Thursday, February 9, 2012

Pineapple farmers

On our trip to Hawaii, we drove past a pineapple farm. Hubby Doc thought that was one of the coolest things. We also ate tons of Maui Gold pineapple.

Oh. My. Goodness.

Pineapple in Hawaii is not the same as pineapple in Indiana. Hawaii does not export any pineapple, except for what people like me bring back on the plane or personally order to be shipped to the mainland. None of the pineapple in the grocery stores comes from Hawaii. If you were looking for a reason to go to Hawaii, go to try the pineapple. You don’t need another reason.

The “breed” of pineapple they grow over there is called Maui Gold. It has this phenomenal golden color, is much sweeter, and has less acid content than the pineapple you can get your hands on here. It’s amazing.

Hubby Doc decided that since we are already farmers, we can be pineapple farmers, too.

So when we cut the tops off the pineapples that we brought home to eat, we planted them.

double pineapple

That’s how you grow a pineapple – you cut off the leafy top and stick it in the ground. The super-secret is that it takes two years to get a pineapple from one plant. Two years. One pineapple. Then you have to start over.

We planted four, so if we take super-good care of them, in two years we’ll have four pineapples. Then, two years after that, we’ll have four more. (It almost doesn’t seem worth it.)

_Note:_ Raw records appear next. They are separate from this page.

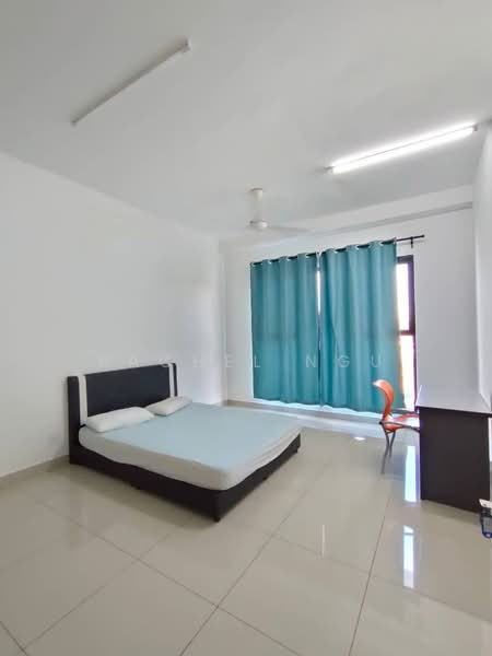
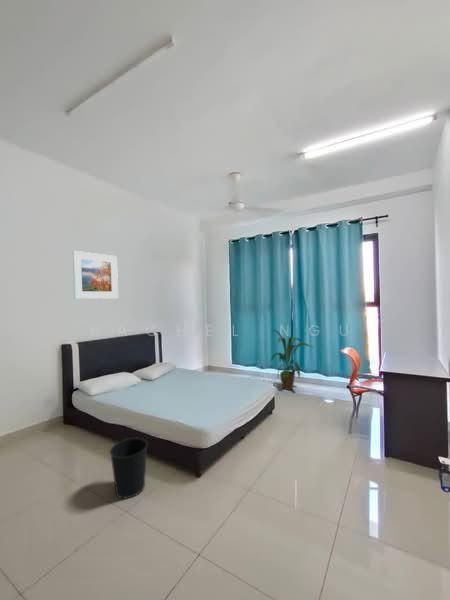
+ house plant [268,329,314,391]
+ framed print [72,250,119,300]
+ wastebasket [109,437,149,500]
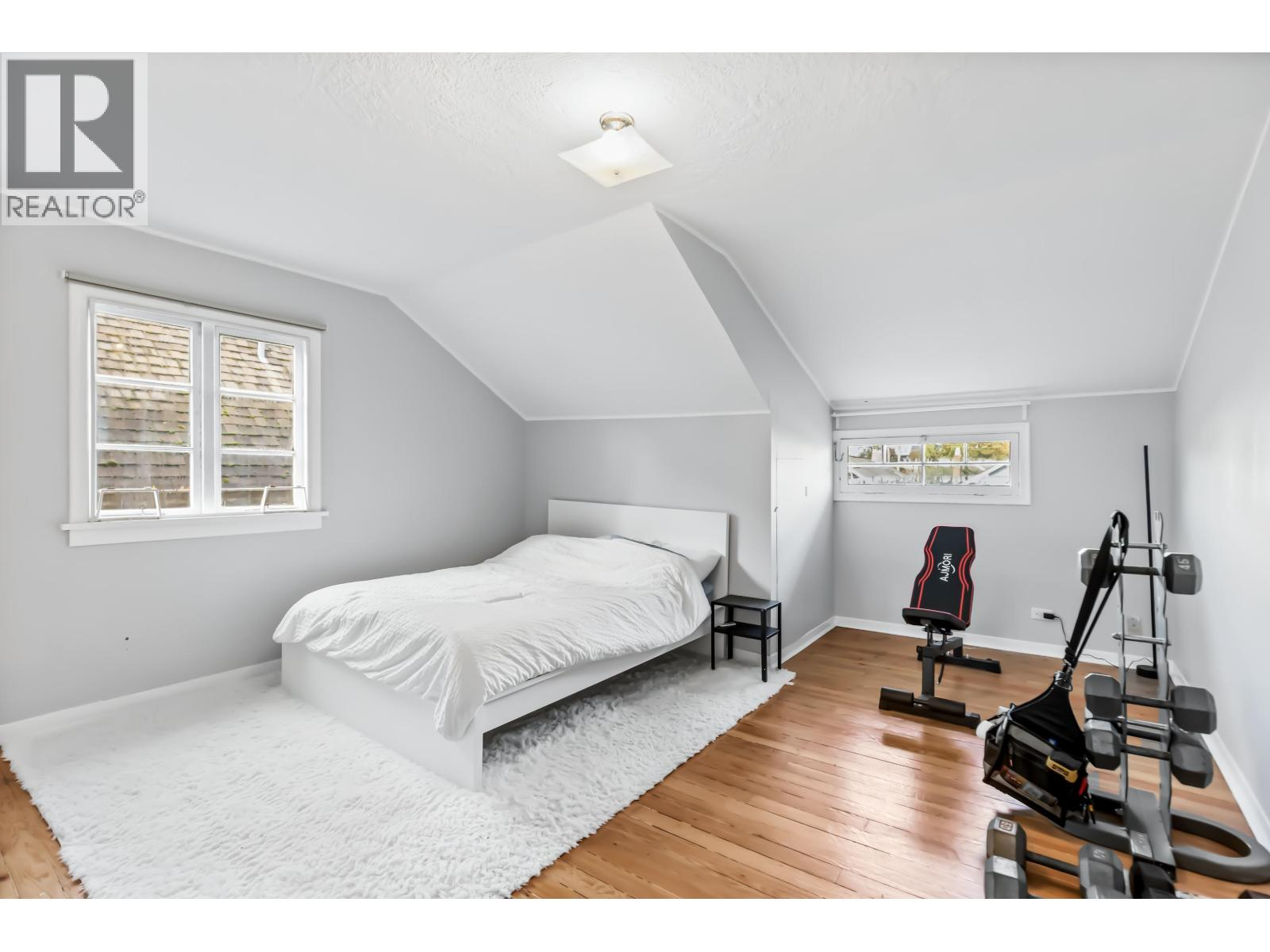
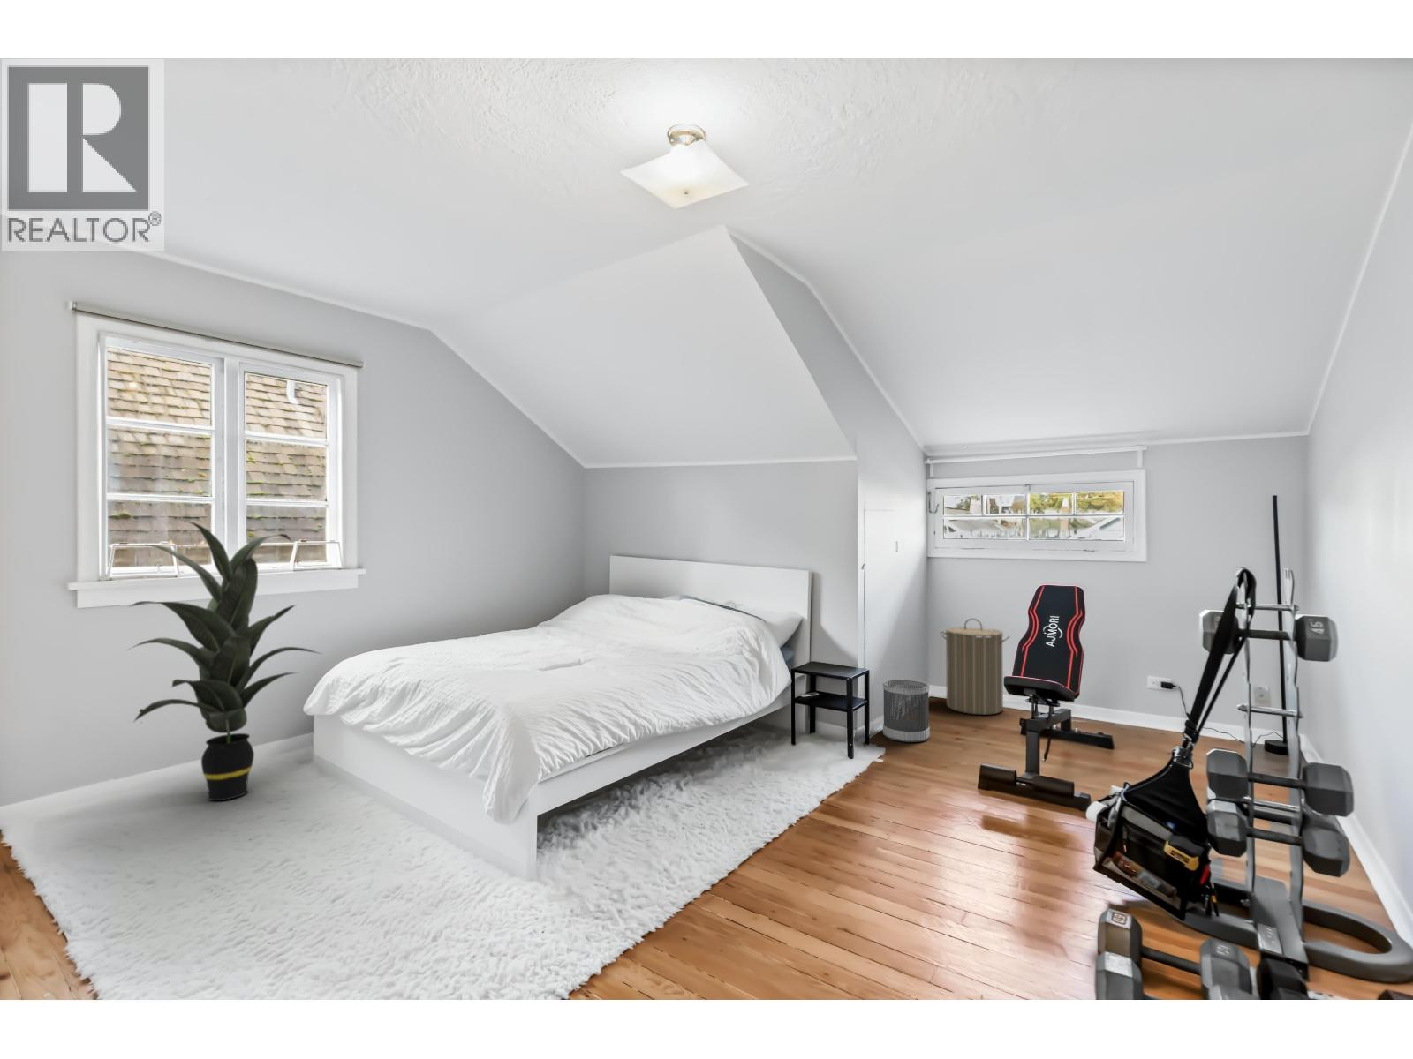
+ laundry hamper [940,617,1011,715]
+ indoor plant [126,518,323,801]
+ wastebasket [882,679,931,743]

We planted these right after we cut them (which, frankly, was right after we got back from Hawaii).

About two weeks after planting, we can already see some new growth from the center of the plant.

new growth double planted

This one sat out on the counter for a few days before we got it planted, so we weren’t sure how it would do.

planted late

So far, so good, new little pointy leaves coming up through the middle of the sad-looking plant.

new growth planted late

The plants will put on new leaves working from the inside out. Then, when it’s good and ready, it will send up a little stalk in the middle, and the new baby pineapples grow from the stalk in the middle of the plant.

They’re a tropical plant, so they need to be kept inside during our silly Indiana winters. We’re hoping to be able to put them outside this summer (maybe on our new porches). For now, the challenge is keeping the cats out of them. Especially Pretzel.


  1. How cool!  Now pray for good kitties and a lot of patience!

  2. While you have your construction workers there, have them build you as greenhouse or sun room!

  3. We’re going to have open porches most of the way around the house, but probably not a sun room. For now. ;)

  4. Patience is way more likely than good kitties... We caught Martin on the stove twice on Tuesday!

  5. That is so neat What is so different about the pinapple is it the flavor? just curious

  6. The flavor is much sweeter, and it is less acidic. It’s just so wonderful! It’s hard to describe if you haven’t had it before. We are definitely spoiled for “regular” pineapple now!